DATA FOR THE TASK below:
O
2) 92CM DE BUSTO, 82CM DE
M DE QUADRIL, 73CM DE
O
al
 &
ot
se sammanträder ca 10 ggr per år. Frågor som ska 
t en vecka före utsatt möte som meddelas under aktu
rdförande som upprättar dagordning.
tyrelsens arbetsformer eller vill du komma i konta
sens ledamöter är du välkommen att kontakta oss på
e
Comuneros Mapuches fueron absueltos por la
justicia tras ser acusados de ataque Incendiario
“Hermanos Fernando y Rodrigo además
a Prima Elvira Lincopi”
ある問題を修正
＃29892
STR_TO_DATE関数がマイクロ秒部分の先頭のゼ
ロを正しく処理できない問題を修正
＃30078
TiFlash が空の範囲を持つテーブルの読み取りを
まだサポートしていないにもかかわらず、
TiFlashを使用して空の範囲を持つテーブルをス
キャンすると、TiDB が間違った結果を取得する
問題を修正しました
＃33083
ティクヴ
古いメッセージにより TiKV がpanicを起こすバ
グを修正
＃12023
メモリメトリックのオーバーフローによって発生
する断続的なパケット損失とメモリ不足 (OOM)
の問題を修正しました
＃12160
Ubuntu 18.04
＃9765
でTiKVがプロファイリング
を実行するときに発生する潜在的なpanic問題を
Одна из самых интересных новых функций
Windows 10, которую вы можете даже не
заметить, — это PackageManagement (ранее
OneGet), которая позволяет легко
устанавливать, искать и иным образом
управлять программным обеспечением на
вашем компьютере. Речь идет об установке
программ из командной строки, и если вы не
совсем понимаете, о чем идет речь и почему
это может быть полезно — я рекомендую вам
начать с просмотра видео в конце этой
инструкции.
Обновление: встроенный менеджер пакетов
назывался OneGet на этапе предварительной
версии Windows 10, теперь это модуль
End of DATA FOR THE TASK.
> **DIRECTIONS FOR THIS TASK**: Word for word, write out the entries above again.

> **WRITTEN ANSWER**:
O
2) 92CM DE BUSTO, 82CM DE
M DE QUADRIL, 73CM DE
O
al
 &
ot
se sammanträder ca 10 ggr per år. Frågor som ska 
t en vecka före utsatt möte som meddelas under aktu
rdförande som upprättar dagordning.
tyrelsens arbetsformer eller vill du komma i konta
sens ledamöter är du välkommen att kontakta oss på
e
Comuneros Mapuches fueron absueltos por la
justicia tras ser acusados de ataque Incendiario
“Hermanos Fernando y Rodrigo además
a Prima Elvira Lincopi”
ある問題を修正
＃29892
STR_TO_DATE関数がマイクロ秒部分の先頭のゼ
ロを正しく処理できない問題を修正
＃30078
TiFlash が空の範囲を持つテーブルの読み取りを
まだサポートしていないにもかかわらず、
TiFlashを使用して空の範囲を持つテーブルをス
キャンすると、TiDB が間違った結果を取得する
問題を修正しました
＃33083
ティクヴ
古いメッセージにより TiKV がpanicを起こすバ
グを修正
＃12023
メモリメトリックのオーバーフローによって発生
する断続的なパケット損失とメモリ不足 (OOM)
の問題を修正しました
＃12160
Ubuntu 18.04
＃9765
でTiKVがプロファイリング
を実行するときに発生する潜在的なpanic問題を
Одна из самых интересных новых функций
Windows 10, которую вы можете даже не
заметить, — это PackageManagement (ранее
OneGet), которая позволяет легко
устанавливать, искать и иным образом
управлять программным обеспечением на
вашем компьютере. Речь идет об установке
программ из командной строки, и если вы не
совсем понимаете, о чем идет речь и почему
это может быть полезно — я рекомендую вам
начать с просмотра видео в конце этой
инструкции.
Обновление: встроенный менеджер пакетов
назывался OneGet на этапе предварительной
версии Windows 10, теперь это модуль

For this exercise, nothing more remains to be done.